*TASKS TO CARRY OUT*:
A) In the article on marital relations during pregnancy, which encyclical is cited, and in what year was it issued?
B) Carry on the article about marital relations during pregnancy, picking up right after its final sentence.

[EXERCISE PASSAGE Boundary: Start]

The Forgotten Sin: Why Marital Relations During Pregnancy Violates Natural Law and Catholic Teaching.

 In an age where convenience often trumps conscience, many Catholic couples have accepted a dangerous error regarding the marital embrace during pregnancy. The prevailing assumption—that conjugal relations are morally neutral or even virtuous while a child already grows in the womb—stands in direct contradiction to the Church's traditional understanding of the primary purpose of marriage. This is not merely a matter of personal preference or "couples' choice," but a question of mortal sin and the proper ordering of one of the most sacred acts entrusted to married persons.

The Primary End: Procreation First

To understand why relations during pregnancy constitute a violation of divine law, one must first grasp the hierarchy of ends within marriage. Pope Pius XI, in his landmark encyclical Casti Connubii (1930), leaves no room for ambiguity:

"Since, therefore, the conjugal act is destined primarily by nature for the begetting of children" (Casti Connubii, #54).


The Holy Father reinforces this point by citing the Apostle Paul's instruction to Timothy, where marriage is explicitly linked to childbearing: "The Apostle himself is therefore a witness that marriage is for the sake of generation: 'I wish,' he says, 'young girls to marry.' And, as if someone said to him, 'Why?,' he immediately adds: 'To bear children, to be mothers of families'" (Casti Connubii, #11).

[EXERCISE PASSAGE Boundary: End]
[PROVIDED DATA Boundary: Start]

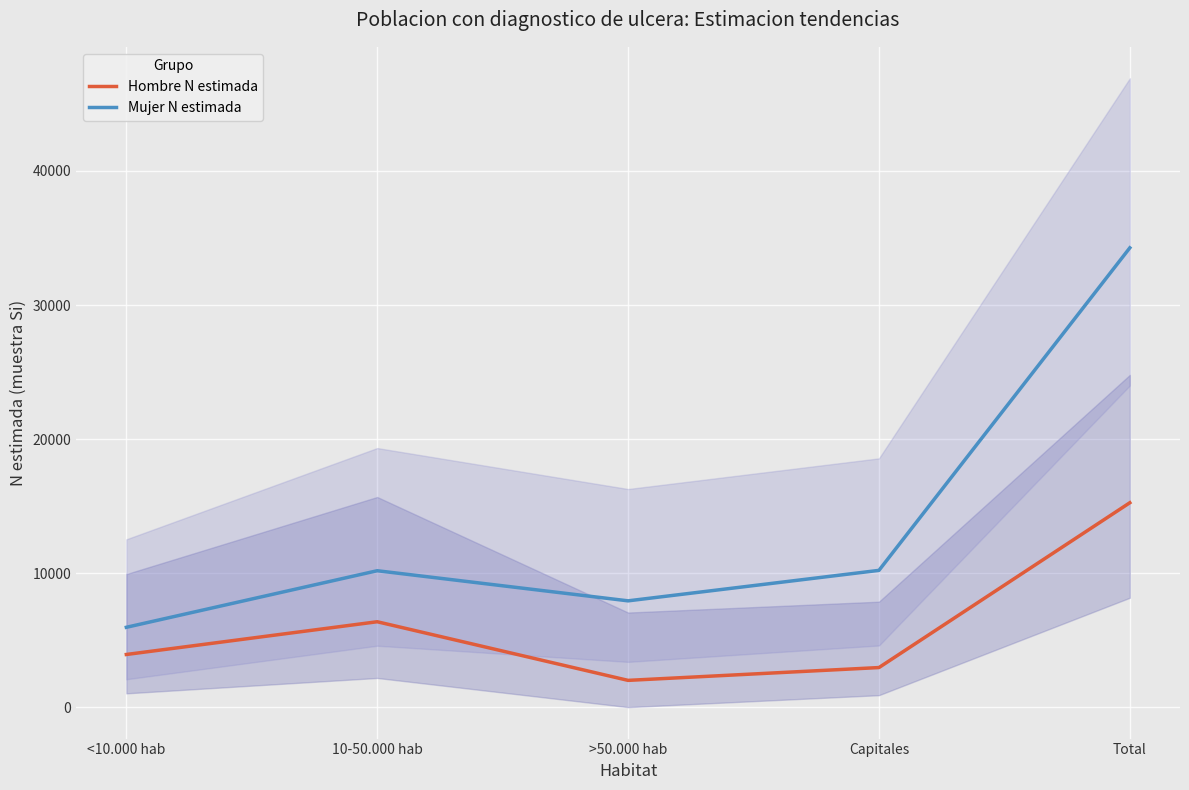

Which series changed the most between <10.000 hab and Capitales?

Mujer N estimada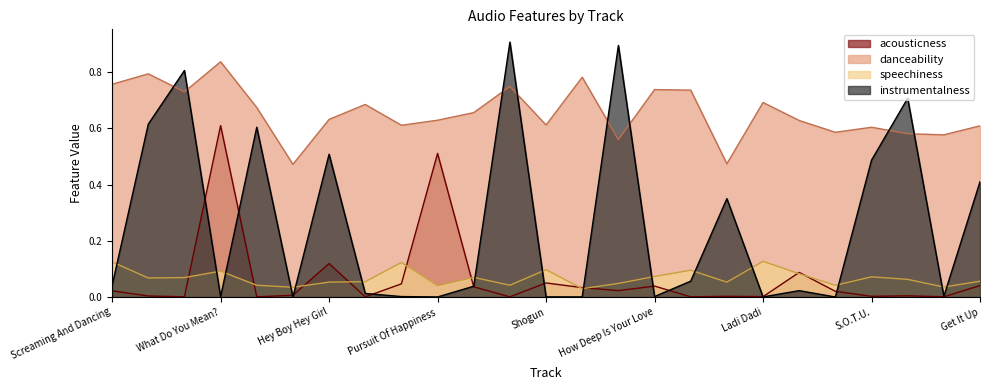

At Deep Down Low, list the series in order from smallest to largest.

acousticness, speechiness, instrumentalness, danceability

[PROVIDED DATA Boundary: End]

*EXPECTED OUTPUTS*:
A) Casti Connubii, issued by Pope Pius XI in 1930.

B)
Here we see the Church's constant teaching: the procreative purpose is not merely co-equal with other ends—it holds primacy. The unitive aspect of marriage, while holy and necessary, exists in service to and dependent upon the procreative dimension. When the primary end becomes physically impossible to fulfill, the act itself becomes disordered.


The Defect of "Time" and "Defect"


Some will immediately object and point to paragraph 59 of Casti Connubii, which mentions that spouses are not "acting against nature who in the married state use their right in the proper manner although on account of natural reasons either of time or of certain defects, new life cannot be brought forth."


Modernists have seized upon this passage to justify relations during pregnancy, claiming that pregnancy constitutes a "natural reason of time" where procreation is temporarily impossible. This interpretation, however, collapses under scrutiny and creates an irreconcilable contradiction with paragraphs 54 and 11.


Pregnancy is neither a "defect" nor simply a matter of "time" in the sense of menopause or infertility. During pregnancy, the reproductive faculty is not defective—it is already perfectly fulfilled. The womb is actively accomplishing the very end for which the marital act exists. To engage in conjugal relations during this time is not to acknowledge a temporary incapacity, but to actively separate the procreative and unitive aspects in a manner that perverts the "right order" established by God.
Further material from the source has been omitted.